OTTAWA - Nathan Jawai would like be on the court with his teammates at Toronto Raptors training camp rather than watching from the bleachers.
But there's no taking chances when it comes to heart problems.
Jawai, the Australian who was drafted by the Raptors in July, is being held out of training camp after an irregularity was found in the team's routine pre-season cardiac screening.
"Of course, you're talking about your heart, it's one of the main parts of your body so that's tough," Jawai said Tuesday, after the team's first practice at Carleton University. "I think I took it OK, but I was a bit worried because I haven't had any problems with it before. (The doctor) told me, it's serious but it's not serious right now, I just want to find out some more information."
The team won't elaborate on the specifics of Jawai's test results, but Raptors president and GM Bryan Colangelo said the Raptors were taking every precaution with the six-foot-10, 280-pound rookie.
"We're going to get him in front of another specialist here this week and hopefully we'll have some better news by the end of the week," Colangelo said. "For now, you take the precautionary route and I think the prudence is to hold him out of practice until we're 100 per cent certain what we're dealing with."
Cardiac testing has become routine among professional sports leagues after numerous heart-related deaths, including Atlanta Hawks centre Jason Collier, who collapsed and died of a heart ailment during training camp in 2005 at the age of 28.
That same year, Minnesota Timberwolves guard Fred Hoiberg, New Jersey Nets forward Robert (Tractor) Traylor and Los Angeles Lakers draft pick Ronny Turiaf all had off-season heart surgery, and the Chicago Bulls traded Eddy Curry to the New York Knicks amid concerns about his heart. The six-foot-11 centre complained of chest pains that were diagnosed as heart arrhythmia.
Earlier this month, FIFA - the world's governing body for soccer - announced it was extending the compulsory heart testing program first used at the 2006 World Cup in Germany to players of both sexes at all world tournaments, including junior championships, after four more players died from undiagnosed heart problems last season.
The bid to better protect players came after players from clubs in England, Israel, Scotland and Spain died from undiagnosed heart problems last season.
Jawai said he's never had any hint of trouble with his heart.
"I'm fine, I'm normal," he said. "I haven't had any symptoms or anything.
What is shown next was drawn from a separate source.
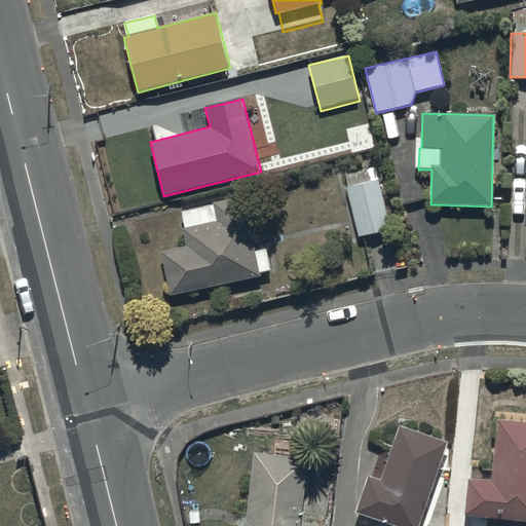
[(346,188),(358,236),(390,229),(376,166),(367,168),(370,183),(346,188)]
I'm breathing OK and everything's fine. I've played for four or five years now and I haven't dealt with it before, I've had no problems with it and it just basically showed up then. It's frustrating but I'm kind of handling it OK."
Jawai, who played last season for Cairns Taipans in Australia's National Basketball League, said when he got the news of his test result, he immediately got in touch with his family back home.
"I called back to find out that information and none of my family has had heart problems so that's one of the positive things I found out," he said. "It's been frustrating, I was very shocked about it. I'm just waiting to get cleared and I'm very positive it will be okay."
The Raptors signed journeyman centre Jamal Sampson to a non-guaranteed contract on Tuesday as insurance for Jawai. If the Australian is cleared to play, Sampson will be released.